The food menu at Hosa is fuss-free. The dishes as per appetite - categorised under headers such as small plates, large plates and extra large plates - take after the single page menu card in a South Indian café. We move on to the banana blossom cutlets (Rs 345) which are served with a tomato chilli jam and pickled onions. The crispy outside makes way for a gooey spicy inside; but the contrasting textures are held together by the subtle-sweet jam. We then try small plates coconut shrimp (Rs 495) and curry leaf cured snapper (Rs 545). The first one echoes a match made in heaven; the latter can take a while to warm up to your palate for the slight seawater taste of the fish. But the spiced kokum rasa and herb oil drizzled all over it adds the right kind of tart. We end our meal by polishing off some succulent goat ghee roast (Rs 745) and Guntur crab fry (Rs 1,195) with a flaky soft parotta. Needless to say, the chef seemed to have saved the best for the last.
We barely have room for dessert but can't refuse the coconut and jasmine sorbet (Rs 295) that looks like a beautiful mystery. The bed of ice it's enshrouded in helps retain texture. We dig deep in to mix all the layers. The spoonful has coconut ice cream and cookie crumble on a bed of jasmine sorbet. What follows is a symphony of un-alike but delicious flavours in our mouth. Full from the artsy and electric ambience, and the indulgent food portions, we can't stop thinking how a thorough lens from South India attempts to view decadent Goa. "Going ahead with a restaurant that takes South Indian cuisine to a whole new level was always on my mind. We were waiting for the right environment. This space clicked with what we had in mind," admitted Rohit Khattar, founder-director, EHV International - known for its award-winning Indian Accent. With our long, relaxed dinner coming to an end, our first innings in Goa sets the bar high.
Hosa
ON 1 pm onwards (lunch); 7 pm to 11 pm (dinner)
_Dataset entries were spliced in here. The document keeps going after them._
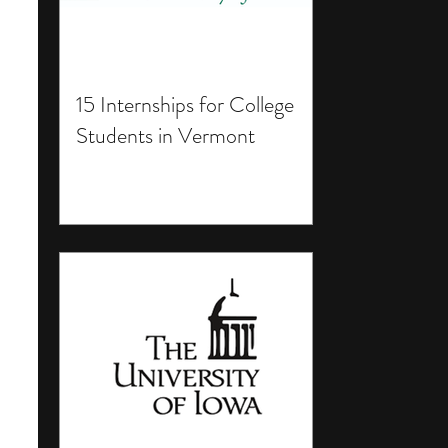
15 Internships for College
Students in Vermont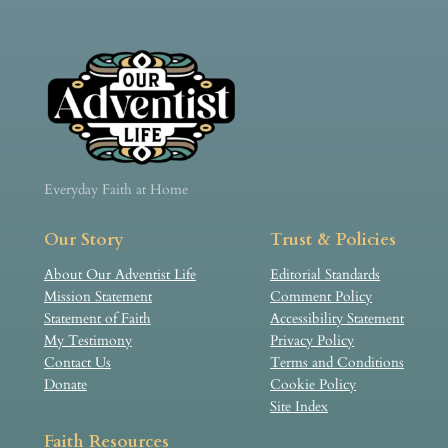
Everyday Faith at Home
Our Story
Trust & Policies
About Our Adventist Life
Editorial Standards
Mission Statement
Comment Policy
Statement of Faith
Accessibility Statement
My Testimony
Privacy Policy
Contact Us
Terms and Conditions
Donate
Cookie Policy
Site Index
Faith Resources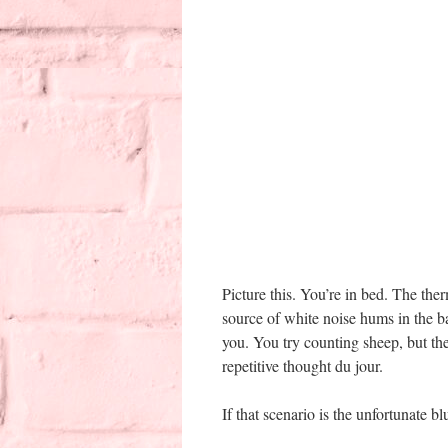
Picture this. You’re in bed. The the
source of white noise hums in the b
you. You try counting sheep, but th
repetitive thought du jour.
If that scenario is the unfortunate b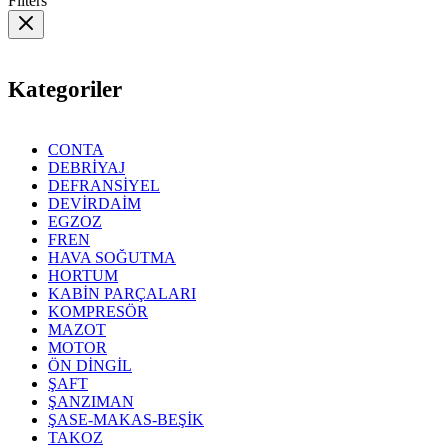
Filters
Kategoriler
CONTA
DEBRİYAJ
DEFRANSİYEL
DEVİRDAİM
EGZOZ
FREN
HAVA SOĞUTMA
HORTUM
KABİN PARÇALARI
KOMPRESÖR
MAZOT
MOTOR
ÖN DİNGİL
ŞAFT
ŞANZIMAN
ŞASE-MAKAS-BEŞİK
TAKOZ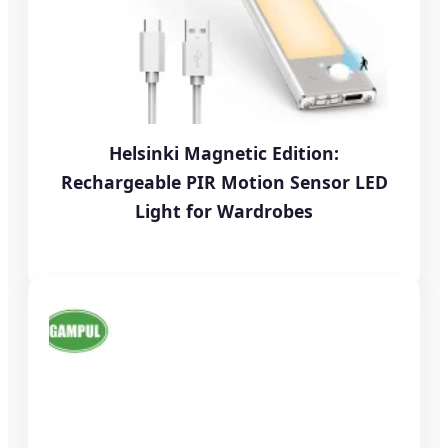
Helsinki Magnetic Edition:
Rechargeable PIR Motion Sensor LED
Light for Wardrobes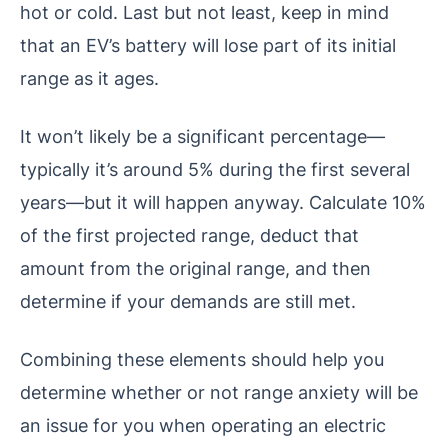
hot or cold. Last but not least, keep in mind
that an EV’s battery will lose part of its initial
range as it ages.
It won’t likely be a significant percentage—
typically it’s around 5% during the first several
years—but it will happen anyway. Calculate 10%
of the first projected range, deduct that
amount from the original range, and then
determine if your demands are still met.
Combining these elements should help you
determine whether or not range anxiety will be
an issue for you when operating an electric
AT Irada Home, house number 60/1, near St Anthony's Church, Siolim.
CALL 8326747212
For those eager to experiment with South Indian cuisines, chef Suresh DC advises to go easy on the spices. "Traditionally, we use a lot of masalas. In many parts of the region, food is cooked in coconut oil. This can be overpowering for many patrons," he reasons, adding that spices should be used judiciously and if unseasoned, one shouldn't go overboard with byproducts of coconut or curry leaves.